Je n'ai pas dit que les autorités françaises n'avaient pas réagi, le 31 décembre. Dès le 2 janvier, j'ai eu une conversation avec le consulat général à Wuhan et le centre de crise pour modifier les conseils aux voyageurs. En revanche, compte tenu des chiffres dont nous disposions et du message rassurant des autorités chinoises, nous n'avons pas mesuré la dangerosité de la maladie. Mais nous avons informé très régulièrement les autorités françaises, via notre conseiller santé et notre consul général à Wuhan, et nous avons même modifié les recommandations faites aux voyageurs. Nous n'avons pris conscience de la dangerosité de la maladie qu'au moment de la décision de confiner, quand les chiffres se sont mis à doubler d'un jour à l'autre. Vous partez d'un chiffre très bas puis, le 21 février, vous perdez tout contrôle.
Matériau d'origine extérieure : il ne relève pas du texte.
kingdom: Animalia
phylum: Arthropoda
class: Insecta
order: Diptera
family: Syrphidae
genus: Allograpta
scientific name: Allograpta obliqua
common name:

Après le premier vol d'évacuation, à Pékin, et alors que je préparais le deuxième, je me suis rendu compte, en prenant connaissance des chiffres de contamination province par province, que les taux de progression variaient entre 15 % et 18 %. C'est en procédant à des calculs que je me suis aperçu que le nombre de morts allait, soit doubler si tout va bien, soit être multiplié par cinq en une semaine. En les projetant sur cinq semaines, les chiffres devenaient alarmants, même pour un pays comme la Chine. C'est à ce moment-là, après le premier vol d'évacuation des Français de Wuhan, que j'ai fait part de la réelle dangerosité de la maladie aux autorités françaises.
Le nombre de décès annoncé officiellement en Chine s'élève à 4 634. Je dis bien officiellement car la grande majorité des décès a eu lieu à Wuhan. Or, nous ne pouvons être certains du nombre de morts au cours du premier mois. Les chiffres peuvent être très différents.
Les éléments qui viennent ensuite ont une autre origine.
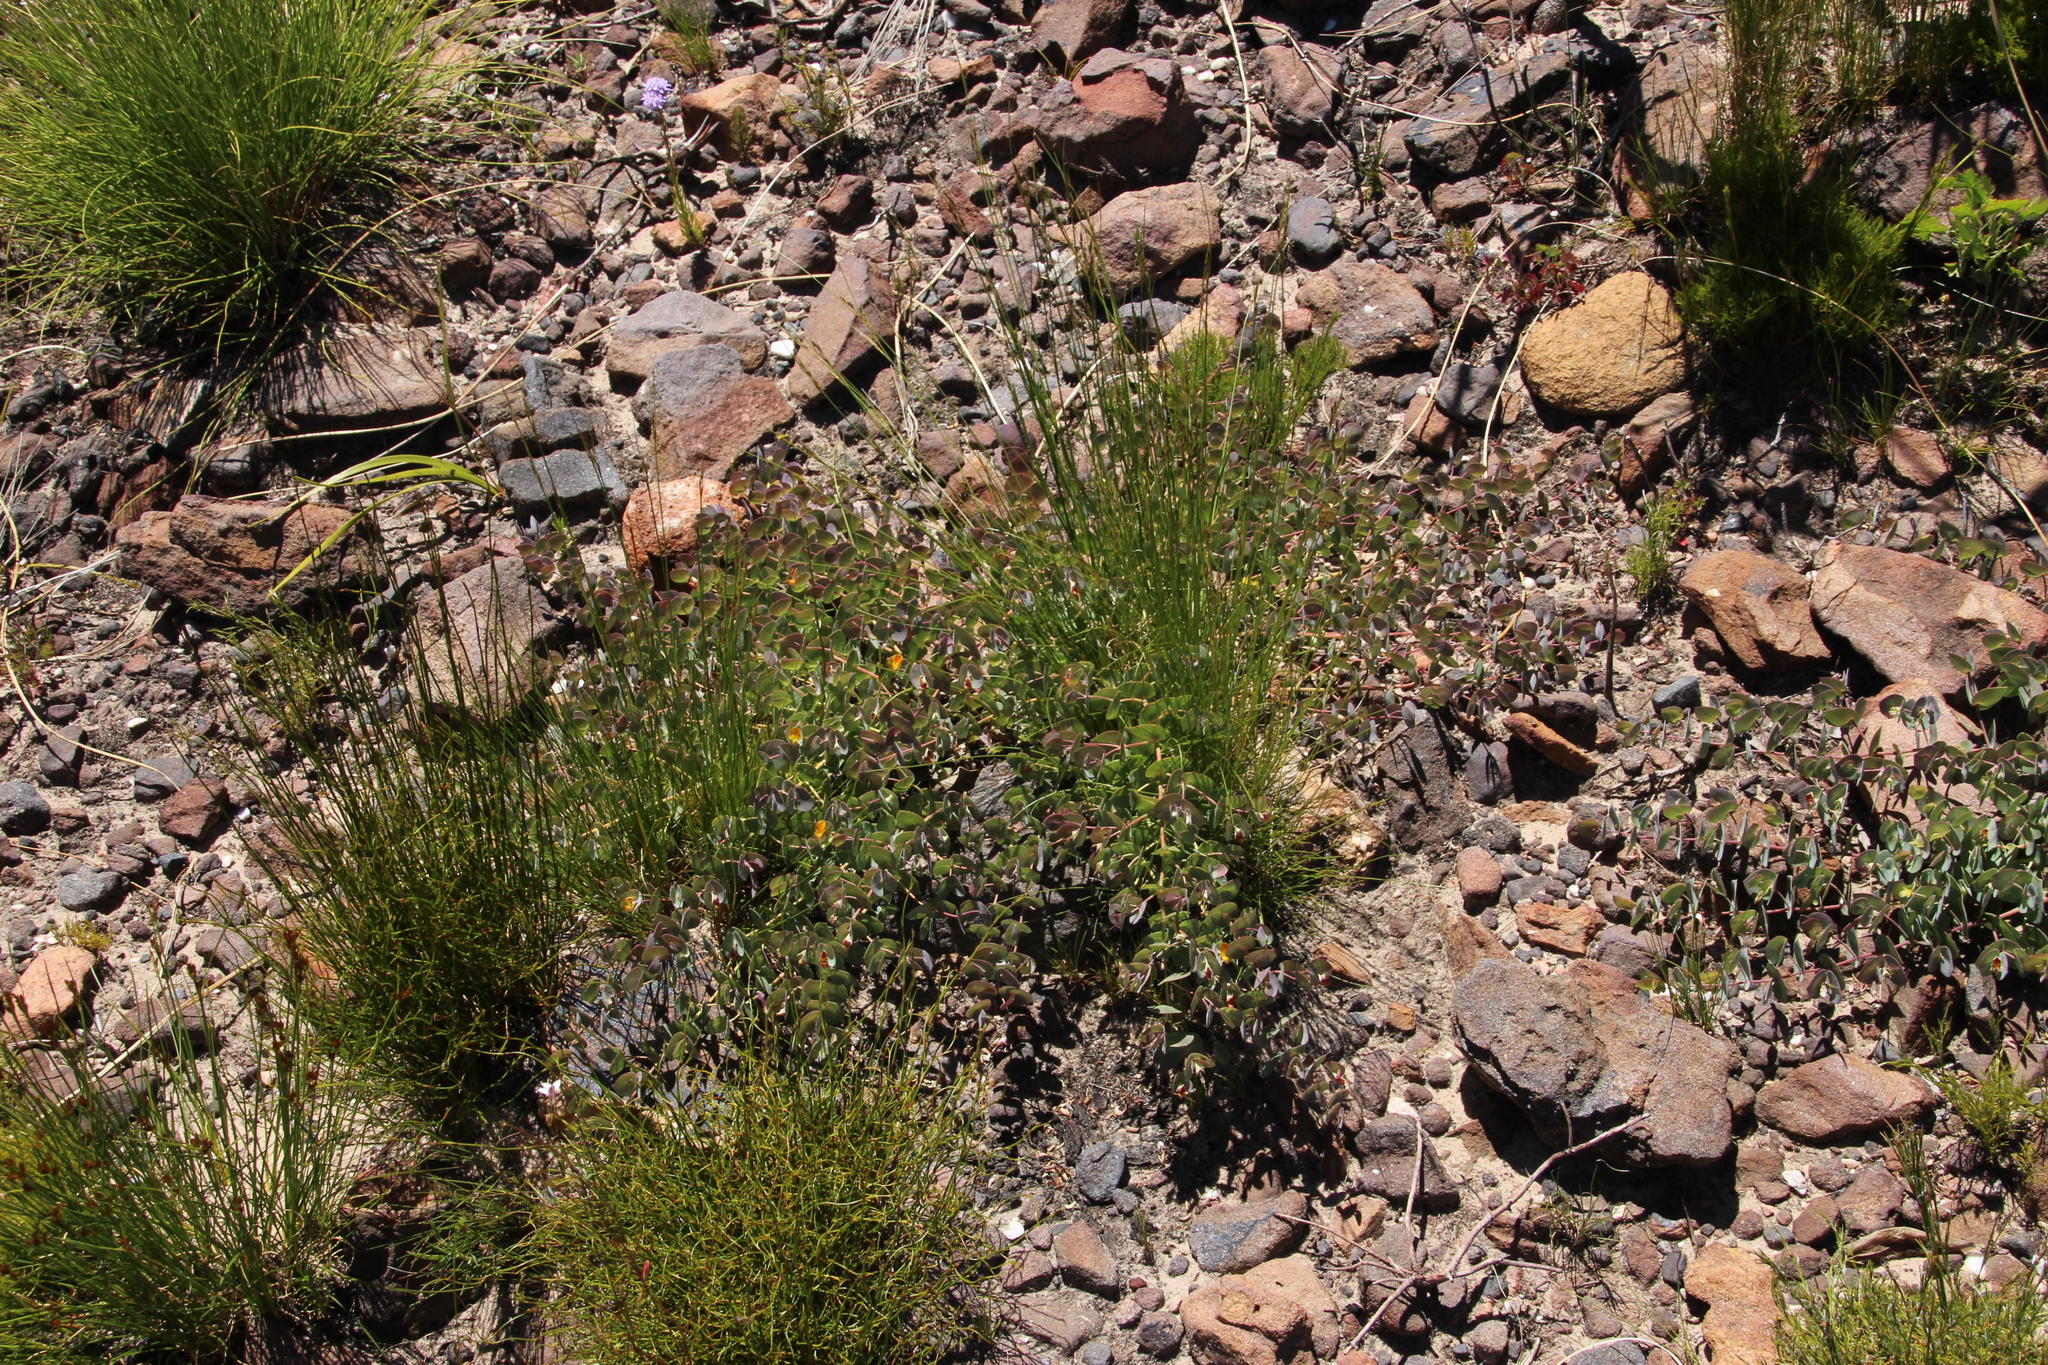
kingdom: Plantae
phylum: Tracheophyta
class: Magnoliopsida
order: Fabales
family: Fabaceae
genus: Rafnia
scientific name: Rafnia acuminata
L'épidémie a été stoppée car les Chinois ont réussi à casser la chaîne de contamination, par l'isolement et le dépistage. Le succès est davantage lié au confinement qu'au traitement. En effet, les spécialistes échangeaient beaucoup, notamment par l'intermédiaire de l'OMS. Les médecins de l'hôpital Zhongnan ont organisé de nombreuses visioconférences avec leurs confrères de Nancy, de Bordeaux et, globalement, le traitement n'a pas été fondamentalement différent d'un pays à un autre.
Les eaux usées sont de plus en plus contrôlées en Chine mais je ne suis pas en mesure de vous affirmer si les analyses ont aidé au dépistage. J'ai lu des articles à ce sujet, mais je ne sais plus s'ils ont été écrits en France, en Chine ou ailleurs.
Enfin, il y a bien un deuxième laboratoire, dont la présence entretient ce relent complotiste dont nous parlions. L'un des articles à charge contre le laboratoire P4 confond allègrement l'un et l'autre, tant au niveau de leur localisation que des visites qui y sont réalisées.
Nous ne disposons, par ailleurs, d'aucun élément pour supposer aujourd'hui que l'épidémie serait la conséquence d'un virus qui se serait échappé d'un laboratoire. J'ai même lu des articles scientifiques qui affirmaient le contraire.